Creo que, en general, todos manejamos un sentido de equidad. De esta manera, si queremos algo material, sabemos que debemos pagar por ello un precio y que, si no lo hacemos, tomarlo por la fuerza puede tener consecuencias nefastas.
Ese sentido de equidad o balance persiste en casos que no tienen que ver con cosas materiales. Si alguien se dirige a nosotros de buena manera, seguramente le responderemos de igual forma, si alguien nos hace un favor, en cierto sentido nos sentiremos en deuda y, si se presenta la posibilidad de retribuirlo en algún momento, sin duda lo haremos.
En sentido similar, hay situaciones que se presentan parecidas, pero que en esencia son muy distintas. Hay ocasiones en que alguien nos pide algo que, interiormente, sentimos que no corresponde, o que esa persona puede bien hacerlo por sí mismo, o que si no puede hacerlo es porque no está dispuesto a arbitrar los medios necesarios, ni hacer el esfuerzo suficiente y recurre a nosotros para que le facilitemos la cuestión.
Es entonces que nos vemos en una encrucijada: por un lado surge cierta contrariedad ante un pedido que nos vemos impedidos de rechazar, pero por otro vemos lo injusto de asumir un compromiso que no deberíamos. Si aceptamos, nos queda el sabor amargo de hacerlo contra nuestra voluntad y nos quedamos con la sensación de disconformidad, pero si rechazamos hacer el favor, nos queda una molesta culpa aunque tratemos de convencernos a nosotros mismos que hicimos lo correcto.

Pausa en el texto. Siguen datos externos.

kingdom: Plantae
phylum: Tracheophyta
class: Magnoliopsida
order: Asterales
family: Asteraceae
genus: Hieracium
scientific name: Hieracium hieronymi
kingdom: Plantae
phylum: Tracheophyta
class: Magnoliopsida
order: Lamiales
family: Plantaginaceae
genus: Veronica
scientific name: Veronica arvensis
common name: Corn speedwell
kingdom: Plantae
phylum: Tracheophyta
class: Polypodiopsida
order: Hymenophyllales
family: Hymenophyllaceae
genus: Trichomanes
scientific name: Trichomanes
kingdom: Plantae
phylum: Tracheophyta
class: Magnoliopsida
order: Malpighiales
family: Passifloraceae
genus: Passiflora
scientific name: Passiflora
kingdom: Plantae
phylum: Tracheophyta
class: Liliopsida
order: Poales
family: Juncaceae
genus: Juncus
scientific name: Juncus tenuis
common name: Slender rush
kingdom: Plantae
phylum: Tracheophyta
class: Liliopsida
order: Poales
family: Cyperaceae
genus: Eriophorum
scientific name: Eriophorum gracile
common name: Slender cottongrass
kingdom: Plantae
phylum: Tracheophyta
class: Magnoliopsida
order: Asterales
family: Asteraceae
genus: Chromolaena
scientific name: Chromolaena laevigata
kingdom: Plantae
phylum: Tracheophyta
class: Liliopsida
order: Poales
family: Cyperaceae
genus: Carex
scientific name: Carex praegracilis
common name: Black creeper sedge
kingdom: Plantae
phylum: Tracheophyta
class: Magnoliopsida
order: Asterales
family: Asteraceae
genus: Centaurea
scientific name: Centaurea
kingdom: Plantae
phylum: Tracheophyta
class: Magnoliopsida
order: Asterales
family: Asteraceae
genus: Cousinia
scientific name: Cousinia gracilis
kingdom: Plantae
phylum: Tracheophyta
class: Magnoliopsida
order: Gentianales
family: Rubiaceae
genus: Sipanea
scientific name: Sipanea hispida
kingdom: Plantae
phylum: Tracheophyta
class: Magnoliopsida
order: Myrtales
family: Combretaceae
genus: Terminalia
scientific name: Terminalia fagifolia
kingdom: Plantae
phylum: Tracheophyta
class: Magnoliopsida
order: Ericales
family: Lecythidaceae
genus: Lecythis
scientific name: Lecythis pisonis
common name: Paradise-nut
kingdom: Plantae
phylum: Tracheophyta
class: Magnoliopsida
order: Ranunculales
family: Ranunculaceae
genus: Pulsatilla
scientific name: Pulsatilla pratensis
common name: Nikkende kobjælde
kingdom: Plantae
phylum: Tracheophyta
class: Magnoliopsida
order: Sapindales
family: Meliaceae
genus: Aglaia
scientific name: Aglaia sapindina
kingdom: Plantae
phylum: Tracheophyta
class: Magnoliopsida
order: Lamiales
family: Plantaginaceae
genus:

¿Preferimos hacer lo que podría tranquilamente hacer el otro, o juntamos coraje y con educación declinamos la responsabilidad que nos quieren endilgar abusivamente?
En el primer caso, quedaremos bien y seremos las personas con las que queda claro que se puede contar en cualquier circunstancia, aunque por dentro nuestro malestar sea evidente solo para nosotros. En el segundo caso, posiblemente quedaremos, cuanto menos, antipáticos o mala onda, o lo que sea que se le ocurra al irresponsable que pretende que otro se haga cargo de lo suyo, pero estaremos en paz con nosotros mismos.
Si alguien nos pide un favor que consideramos abusivo porque no hay razón valedera que justifique el pedido, será porque anteriormente lo hemos aceptado o damos la imagen de que cumpliremos el cometido. Seremos entonces nosotros, de ahora en más, los que decidamos el costo a afrontar: quedar bien a disgusto, abriendo el panorama a iguales situaciones futuras, o negarnos tranquilamente cerrando tal posibilidad, pero conformes de actuar de acuerdo a lo que nos parece justo.
Aunque no lo pensemos directamente, quizás se jueguen miedos ocultos (que “no nos quieran más”, que cambien el trato hacia nosotros, no poder contar con los demás cuando los necesitemos, quedar solos, etc.), será cuestión de decidir qué estamos dispuestos a perder y qué a ganar. Incluso imaginando el peor escenario, creo que la paz que da ser coherente con uno mismo es, por lejos, la mayor ganancia. Y vos, ¿qué precio estás dispuesto a pagar?